A member of the Marshall County Board of Education says people have opinions, a lot of them, about a possibility they're considering that would allow for year round schools.
"Between being sick, snow days, if you calculate all of those or subtract those things into it, our kids are going less than six months of the entire year for learning," Board Member Lori Kestner said on Friday's MetroNews Talkline.
That's part of the reason why, she says, they've started researching year round schools and have looked at the three year round schools operating already today in Kanawha County.
A year round school calendar is set up with more breaks for students, but those breaks are shorter. Breaks are set up to deal with possible bad weather or other events that keep students out of school now.
"They still have a summer vacation of five weeks instead of ten," Kestner said. "There's periods throughout the wintertime, when we normally have snow days and it's difficult, we have a lot of delays between Christmas and January."

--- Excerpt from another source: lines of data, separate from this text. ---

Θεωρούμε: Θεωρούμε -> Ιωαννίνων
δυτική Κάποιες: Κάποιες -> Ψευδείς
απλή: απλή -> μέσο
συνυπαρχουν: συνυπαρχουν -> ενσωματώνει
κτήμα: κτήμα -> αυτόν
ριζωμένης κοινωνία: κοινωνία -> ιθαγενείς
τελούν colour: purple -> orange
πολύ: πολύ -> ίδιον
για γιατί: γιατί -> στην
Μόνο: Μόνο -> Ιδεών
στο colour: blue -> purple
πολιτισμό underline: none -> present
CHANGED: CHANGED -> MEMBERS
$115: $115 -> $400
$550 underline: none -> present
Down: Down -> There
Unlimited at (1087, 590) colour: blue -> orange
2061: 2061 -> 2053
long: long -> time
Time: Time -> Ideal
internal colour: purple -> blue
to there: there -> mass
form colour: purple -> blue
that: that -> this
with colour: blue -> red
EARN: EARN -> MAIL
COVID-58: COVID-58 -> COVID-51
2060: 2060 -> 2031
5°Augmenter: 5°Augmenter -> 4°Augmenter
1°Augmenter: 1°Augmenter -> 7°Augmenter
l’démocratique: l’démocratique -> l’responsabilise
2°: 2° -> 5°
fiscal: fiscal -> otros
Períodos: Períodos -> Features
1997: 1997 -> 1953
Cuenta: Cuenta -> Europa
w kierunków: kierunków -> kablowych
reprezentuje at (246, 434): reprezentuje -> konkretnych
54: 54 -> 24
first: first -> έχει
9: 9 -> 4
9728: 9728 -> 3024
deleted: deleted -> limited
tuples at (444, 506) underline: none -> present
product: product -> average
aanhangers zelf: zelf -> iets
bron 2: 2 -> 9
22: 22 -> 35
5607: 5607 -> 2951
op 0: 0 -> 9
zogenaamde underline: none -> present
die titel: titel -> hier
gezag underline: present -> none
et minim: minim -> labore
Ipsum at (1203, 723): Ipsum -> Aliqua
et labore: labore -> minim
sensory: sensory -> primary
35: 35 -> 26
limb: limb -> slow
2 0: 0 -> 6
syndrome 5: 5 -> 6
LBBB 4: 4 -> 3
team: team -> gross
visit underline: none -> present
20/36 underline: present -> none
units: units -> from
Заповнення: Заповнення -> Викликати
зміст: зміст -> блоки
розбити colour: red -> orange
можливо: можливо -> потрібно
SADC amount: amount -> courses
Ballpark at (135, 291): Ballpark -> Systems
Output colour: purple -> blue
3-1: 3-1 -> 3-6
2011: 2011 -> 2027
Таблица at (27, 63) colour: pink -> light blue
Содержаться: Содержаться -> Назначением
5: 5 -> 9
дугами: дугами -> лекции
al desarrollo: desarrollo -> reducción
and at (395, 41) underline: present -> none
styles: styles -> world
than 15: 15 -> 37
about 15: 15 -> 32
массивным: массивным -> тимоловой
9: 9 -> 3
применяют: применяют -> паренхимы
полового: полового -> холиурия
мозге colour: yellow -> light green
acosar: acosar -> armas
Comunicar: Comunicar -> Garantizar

Shorter breaks, she says, help students retain more.
"There's a lot of statistics out there as to how much of your education that you lose, or your learning that you lose, when you have those long breaks."
Kestner says it could take, at least, three years to create a year round school or schools in Marshall County. There appears to be community support for a year round schedule at a new middle school and high school in the Cameron area.
She says there is also support for year round schools from Governor Joe Manchin.
"In order for our kids to compete in a global market today, if we don't change something, we can only continue to have the same results as we have now," she says.